Durante il Consiglio comunale di lunedì 29 dicembre, all’interno e all’esterno di Palazzo di Città è infatti ripresa la protesta delle lavoratrici ausiliarie degli asili nido comunali di Taranto iscritte allo Slai cobas per il sindacato di classe (al presidio hanno positivamente partecipato anche lavoratrici iscritte a Usb, Cisl) che ha portato ad una serie di incontro sia col vicesindaco Mattia Giorno e poi a seguire quello con gli assessori Simeone e Stamerra (rispettivamente assessore ai Tributi e Pubblica Istruzione e Patrimonio, Personale e Politiche del Lavoro) predisposto dallo stesso Giorno.
All’esito di questi incontri, secondo quanto comunicato dallo Slai Cobas, “si sono ottenuti degli immediati risultati su giorni lavorativi in questo periodo festivo e la ripresa certa il 7 gennaio dell’attività normale; così come impegni a rifare il capitolato per il nuovo appalto, che recepisca la richieste delle lavoratrici, in particolare su aumento delle ore e del salario, riconoscendo tutta l’attività di ausiliariato”.
“Il rientro al lavoro è fissato al 5 gennaio per sole 3 ore e 30 minuti di pulizie straordinarie, dopo quasi un mese di chiusura delle strutture: una decisione del tutto insufficiente e irresponsabile ma che hanno giustificato con la mancanza di fondi” affermano le RSA dello Slai cobas.

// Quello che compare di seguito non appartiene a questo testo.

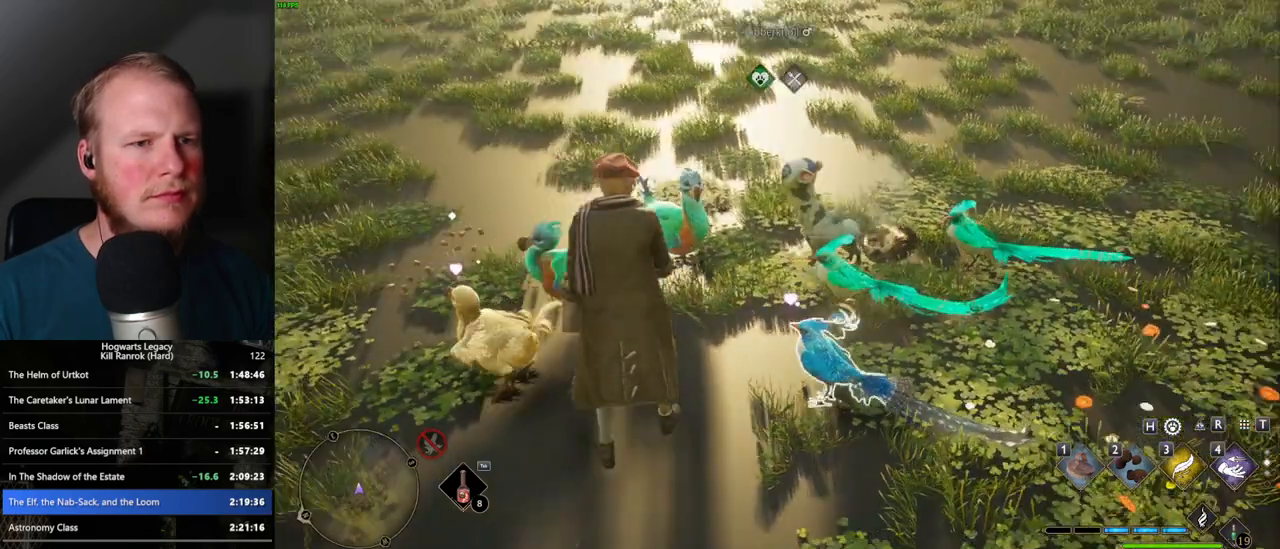
{"keys": [], "mouse": [], "events": []}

“Il punto più urgente e non più rinviabile resta l’inquadramento contrattuale: da oltre 30 anni le lavoratrici svolgono mansioni di ausiliariato, ma vengono mantenute al 2° livello non corrispondente alle attività realmente svolte – proseguono -. Ribadiamo e mettiamo agli atti che il Comune è “responsabile in solido” ossia ha il dovere di garantire la corretta esecuzione dell’appalto, inclusa la piena regolarità della situazione lavorativa delle lavoratrici. Spetta all’Amministrazione individuare immediatamente una soluzione concreta per riconoscere la qualifica reale delle mansioni svolte e adeguare ore e ogni altro obbligo contrattuale e normativo”.

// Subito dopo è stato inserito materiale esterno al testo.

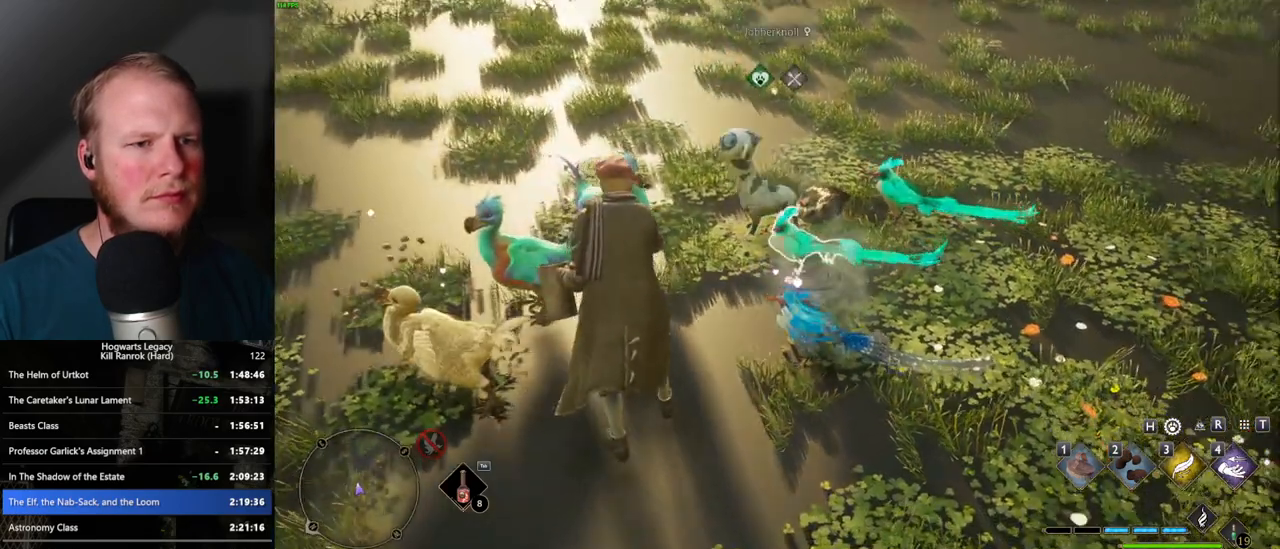
{"keys": [], "mouse": [], "events": [[167, "2", "down"], [250, "2", "up"], [367, "2", "down"], [417, "2", "up"]]}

“Ne avevamo fatte tante di richieste di incontri in questi mesi, ma, come da sempre dice lo Slai cobas, senza la lotta nulla si ottiene – affermano dal sindacato di classe -. Ma la lotta deve continuare, perchè non ci fidiamo degli impegni a parole. Ancora una volta sono le rappresentanti, le lavoratrici dello Slai cobas che hanno aperto, con determinazione, senza timori, senza subire ricatti, lo scontro e la mobilitazione. Esse sono un esempio verso tutte le altre lavoratrici che sperimentano sulla propria pelle l’immibilismo degli altri sindacati o peggio la loro complicità”.
Per questo l‘8 gennaio alle 16,30 presso Slai cobas (in via Livio Andronico, 47 a Taranto) si terrà un’assemblea delle lavoratrici e lavoratori degli asili “aperta a tutte coloro che non vogliono “piegare la testa”, che rivendicano con dignità i propri diritti”.